I have setup an SQS queue where S3 paths are being pushed whenever there is a file upload.
So I have a setup where I'll receive 10s of small csv files and I want to hold them in a SQS queue and trigger the lambda only once when all the files have arrived during a specific time let's say 5 minutes.
Here is my CF code
LambdaFunctionEventSourceMapping:
Type: AWS::Lambda::EventSourceMapping
Properties:
BatchSize: 5000
MaximumBatchingWindowInSeconds: 300
Enabled: true
EventSourceArn: !GetAtt EventQueue.Arn
FunctionName: !GetAtt QueueConsumerLambdaFunction.Arn
EventQueue:
Type: AWS::SQS::Queue
Properties:
QueueName: Event-Queue
DelaySeconds: 10
VisibilityTimeout: 125
ReceiveMessageWaitTimeSeconds: 10
QueueConsumerLambdaFunction:
Type: AWS::Lambda::Function
Properties:
FunctionName: queue-consumer
Runtime: python3.7
Code: ./queue-consumer
Handler: main.lambda_handler
Role: !GetAtt QueueConsumerLambdaExecutionRole.Arn
Timeout: 120
MemorySize: 512
ReservedConcurrentExecutions: 1
The deployment works fine but if I push 3 files to S3 bucket the SQS triggers 3 different lambda functions asynchronously which I don't want. I need one lambda function to contain all messages in the queue as a result of S3 event and process them. Is there something wrong in my SQS configuration?

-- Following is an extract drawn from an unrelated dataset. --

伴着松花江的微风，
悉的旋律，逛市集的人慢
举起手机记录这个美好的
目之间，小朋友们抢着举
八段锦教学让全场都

and trigger the lambda only once when all the files have arrivedno, this is not how SQS and Lambda works. Yes, you may receive messages in a batch, but you don't have control over which batch and which messages. If you need such a grouping, you may use DynamoDB to identify and trigger a lambda on specific updates. (as well you may use Kinesis Analytics, but imho it would be overkill)